"""

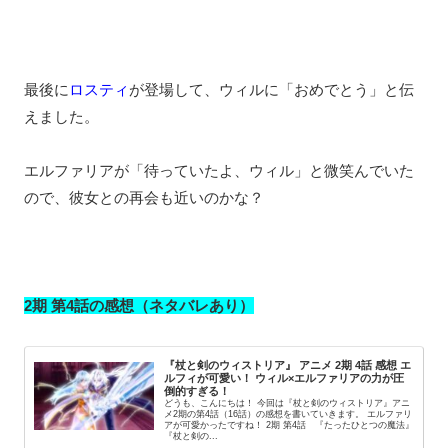
最後に
ロスティ
が登場して、ウィルに「おめでとう」と伝
えました。
エルファリアが「待っていたよ、ウィル」と微笑んでいた
ので、彼女との再会も近いのかな？
2期 第4話の感想（ネタバレあり）
『杖と剣のウィストリア』 アニメ 2期 4話 感想 エ
ルフィが可愛い！ ウィル×エルファリアの力が圧
倒的すぎる！
どうも、こんにちは！ 今回は『杖と剣のウィストリア』アニ
メ2期の第4話（16話）の感想を書いていきます。 エルファリ
アが可愛かったですね！ 2期 第4話 『たったひとつの魔法』
『杖と剣の...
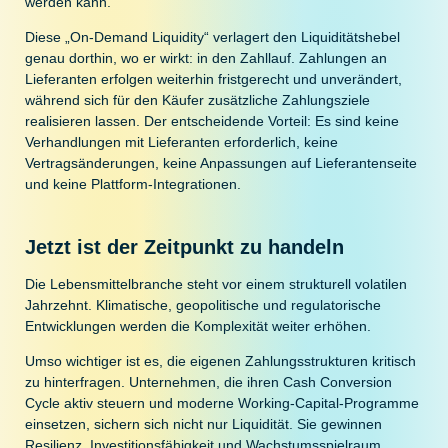
werden kann.
Diese „On-Demand Liquidity“ verlagert den Liquiditätshebel
genau dorthin, wo er wirkt: in den Zahllauf. Zahlungen an
Lieferanten erfolgen weiterhin fristgerecht und unverändert,
während sich für den Käufer zusätzliche Zahlungsziele
realisieren lassen. Der entscheidende Vorteil: Es sind keine
Verhandlungen mit Lieferanten erforderlich, keine
Vertragsänderungen, keine Anpassungen auf Lieferantenseite
und keine Plattform-Integrationen.
Jetzt ist der Zeitpunkt zu handeln
Die Lebensmittelbranche steht vor einem strukturell volatilen
Jahrzehnt. Klimatische, geopolitische und regulatorische
Entwicklungen werden die Komplexität weiter erhöhen.
Umso wichtiger ist es, die eigenen Zahlungsstrukturen kritisch
zu hinterfragen. Unternehmen, die ihren Cash Conversion
Cycle aktiv steuern und moderne Working-Capital-Programme
einsetzen, sichern sich nicht nur Liquidität. Sie gewinnen
Resilienz, Investitionsfähigkeit und Wachstumsspielraum.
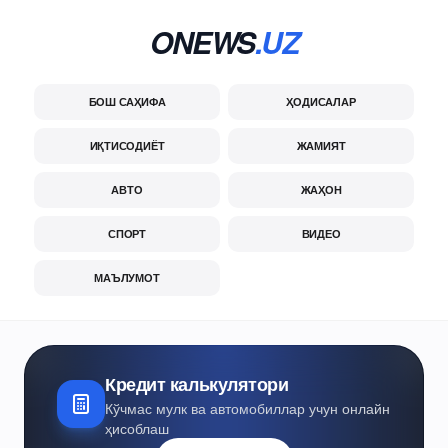
ONEWS
.UZ
БОШ САҲИФА
ҲОДИСАЛАР
ИҚТИСОДИЁТ
ЖАМИЯТ
АВТО
ЖАҲОН
СПОРТ
ВИДЕО
МАЪЛУМОТ
Кредит калькулятори
Кўчмас мулк ва автомобиллар учун онлайн
ҳисоблаш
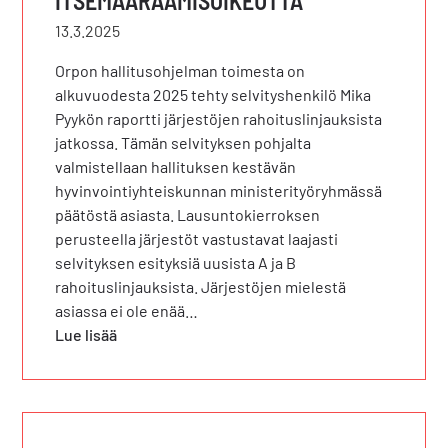
ITSEMÄÄRÄÄMISOIKEUTTA
13.3.2025
Orpon hallitusohjelman toimesta on
alkuvuodesta 2025 tehty selvityshenkilö Mika
Pyykön raportti järjestöjen rahoituslinjauksista
jatkossa. Tämän selvityksen pohjalta
valmistellaan hallituksen kestävän
hyvinvointiyhteiskunnan ministerityöryhmässä
päätöstä asiasta. Lausuntokierroksen
perusteella järjestöt vastustavat laajasti
selvityksen esityksiä uusista A ja B
rahoituslinjauksista. Järjestöjen mielestä
asiassa ei ole enää…
Lue lisää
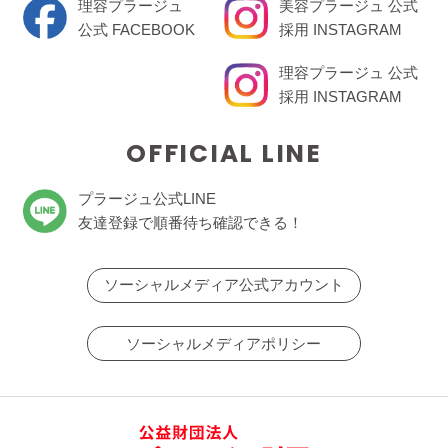
理容プラージュ
美容プラージュ 公式
公式 FACEBOOK
採用 INSTAGRAM
理容プラージュ 公式
採用 INSTAGRAM
OFFICIAL LINE
プラージュ公式LINE
友達登録で順番待ち確認できる！
ソーシャルメディア公式アカウント
ソーシャルメディアポリシー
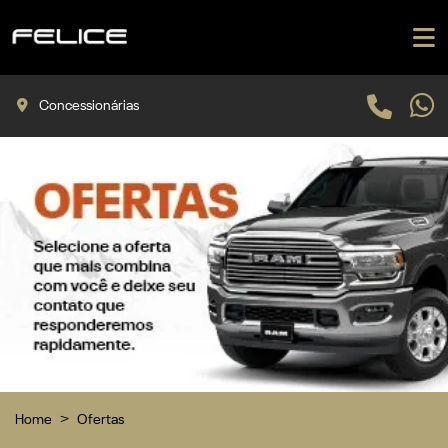
Concessionárias
Home
Ofertas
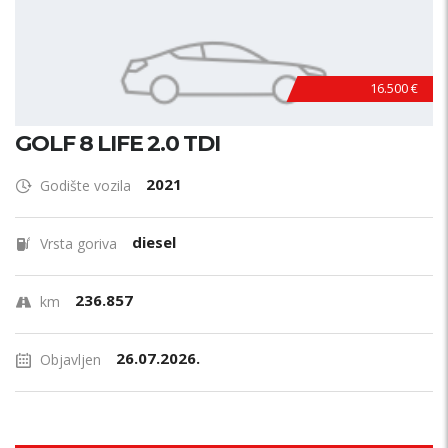
16.500 €
GOLF 8 LIFE 2.0 TDI
2021
Godište vozila
diesel
Vrsta goriva
236.857
km
26.07.2026.
Objavljen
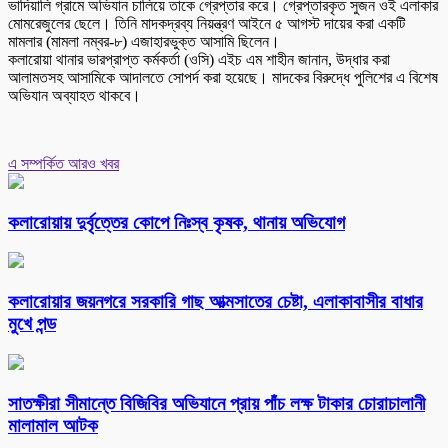
ভাদিয়ালি গ্রামে অভিযান চালিয়ে তাকে গ্রেপ্তার করে। গ্রেপ্তারকৃত সুজন ওই এলাকার
মোমরেজুলের ছেলে। তিনি মাদকদ্রব্য নিয়ন্ত্রণ আইনে ৫ আগস্ট দায়ের করা একটি
মামলার (মামলা নম্বর-৮) এজাহারভুক্ত আসামি ছিলেন।
কলারোয়া থানার ভারপ্রাপ্ত কর্মকর্তা (ওসি) এইচ এম শাহীন জানান, উদ্ধার করা
আলামতসহ আসামিকে আদালতে সোপর্দ করা হয়েছে। মাদকের বিরুদ্ধে পুলিশের এ বিশেষ
অভিযান অব্যাহত থাকবে।
এ সম্পর্কিত আরও খবর
কলারোয়ায় দুর্বৃত্তের কোপে নিঃস্ব কৃষক, থানায় অভিযোগ
কলারোয়ার জয়নগরে সরকারি গাছ আত্মসাতের চেষ্টা, এলাকাবাসীর বাধার
মুখে পন্ড
সাতক্ষীরা সীমান্তে বিজিবির অভিযানে প্রায় পাঁচ লক্ষ টাকার চোরাচালানী
মালামাল আটক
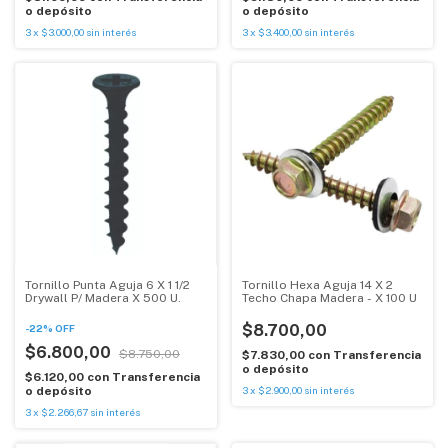
o depósito
o depósito
3
x
$3.000,00
sin interés
3
x
$3.400,00
sin interés
Tornillo Punta Aguja 6 X 1 1/2
Tornillo Hexa Aguja 14 X 2
Drywall P/ Madera X 500 U.
Techo Chapa Madera - X 100 U
$8.700,00
-
22
%
OFF
$6.800,00
$8.750,00
$7.830,00
con
Transferencia
o depósito
$6.120,00
con
Transferencia
o depósito
3
x
$2.900,00
sin interés
3
x
$2.266,67
sin interés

"""

WHAT TO DO: Copy out every line of text from all the records above word for word, leaving the pictures out of your answer.

TASK ANSWER:
最後に
ロスティ
が登場して、ウィルに「おめでとう」と伝
えました。
エルファリアが「待っていたよ、ウィル」と微笑んでいた
ので、彼女との再会も近いのかな？
2期 第4話の感想（ネタバレあり）
『杖と剣のウィストリア』 アニメ 2期 4話 感想 エ
ルフィが可愛い！ ウィル×エルファリアの力が圧
倒的すぎる！
どうも、こんにちは！ 今回は『杖と剣のウィストリア』アニ
メ2期の第4話（16話）の感想を書いていきます。 エルファリ
アが可愛かったですね！ 2期 第4話 『たったひとつの魔法』
『杖と剣の...
werden kann.
Diese „On-Demand Liquidity“ verlagert den Liquiditätshebel
genau dorthin, wo er wirkt: in den Zahllauf. Zahlungen an
Lieferanten erfolgen weiterhin fristgerecht und unverändert,
während sich für den Käufer zusätzliche Zahlungsziele
realisieren lassen. Der entscheidende Vorteil: Es sind keine
Verhandlungen mit Lieferanten erforderlich, keine
Vertragsänderungen, keine Anpassungen auf Lieferantenseite
und keine Plattform-Integrationen.
Jetzt ist der Zeitpunkt zu handeln
Die Lebensmittelbranche steht vor einem strukturell volatilen
Jahrzehnt. Klimatische, geopolitische und regulatorische
Entwicklungen werden die Komplexität weiter erhöhen.
Umso wichtiger ist es, die eigenen Zahlungsstrukturen kritisch
zu hinterfragen. Unternehmen, die ihren Cash Conversion
Cycle aktiv steuern und moderne Working-Capital-Programme
einsetzen, sichern sich nicht nur Liquidität. Sie gewinnen
Resilienz, Investitionsfähigkeit und Wachstumsspielraum.
ONEWS
.UZ
БОШ САҲИФА
ҲОДИСАЛАР
ИҚТИСОДИЁТ
ЖАМИЯТ
АВТО
ЖАҲОН
СПОРТ
ВИДЕО
МАЪЛУМОТ
Кредит калькулятори
Кўчмас мулк ва автомобиллар учун онлайн
ҳисоблаш
ITSEMÄÄRÄÄMISOIKEUTTA
13.3.2025
Orpon hallitusohjelman toimesta on
alkuvuodesta 2025 tehty selvityshenkilö Mika
Pyykön raportti järjestöjen rahoituslinjauksista
jatkossa. Tämän selvityksen pohjalta
valmistellaan hallituksen kestävän
hyvinvointiyhteiskunnan ministerityöryhmässä
päätöstä asiasta. Lausuntokierroksen
perusteella järjestöt vastustavat laajasti
selvityksen esityksiä uusista A ja B
rahoituslinjauksista. Järjestöjen mielestä
asiassa ei ole enää…
Lue lisää
理容プラージュ
美容プラージュ 公式
公式 FACEBOOK
採用 INSTAGRAM
理容プラージュ 公式
採用 INSTAGRAM
OFFICIAL LINE
プラージュ公式LINE
友達登録で順番待ち確認できる！
ソーシャルメディア公式アカウント
ソーシャルメディアポリシー
Concessionárias
Home
Ofertas
16.500 €
GOLF 8 LIFE 2.0 TDI
2021
Godište vozila
diesel
Vrsta goriva
236.857
km
26.07.2026.
Objavljen
ভাদিয়ালি গ্রামে অভিযান চালিয়ে তাকে গ্রেপ্তার করে। গ্রেপ্তারকৃত সুজন ওই এলাকার
মোমরেজুলের ছেলে। তিনি মাদকদ্রব্য নিয়ন্ত্রণ আইনে ৫ আগস্ট দায়ের করা একটি
মামলার (মামলা নম্বর-৮) এজাহারভুক্ত আসামি ছিলেন।
কলারোয়া থানার ভারপ্রাপ্ত কর্মকর্তা (ওসি) এইচ এম শাহীন জানান, উদ্ধার করা
আলামতসহ আসামিকে আদালতে সোপর্দ করা হয়েছে। মাদকের বিরুদ্ধে পুলিশের এ বিশেষ
অভিযান অব্যাহত থাকবে।
এ সম্পর্কিত আরও খবর
কলারোয়ায় দুর্বৃত্তের কোপে নিঃস্ব কৃষক, থানায় অভিযোগ
কলারোয়ার জয়নগরে সরকারি গাছ আত্মসাতের চেষ্টা, এলাকাবাসীর বাধার
মুখে পন্ড
সাতক্ষীরা সীমান্তে বিজিবির অভিযানে প্রায় পাঁচ লক্ষ টাকার চোরাচালানী
মালামাল আটক
o depósito
o depósito
3
x
$3.000,00
sin interés
3
x
$3.400,00
sin interés
Tornillo Punta Aguja 6 X 1 1/2
Tornillo Hexa Aguja 14 X 2
Drywall P/ Madera X 500 U.
Techo Chapa Madera - X 100 U
$8.700,00
-
22
%
OFF
$6.800,00
$8.750,00
$7.830,00
con
Transferencia
o depósito
$6.120,00
con
Transferencia
o depósito
3
x
$2.900,00
sin interés
3
x
$2.266,67
sin interés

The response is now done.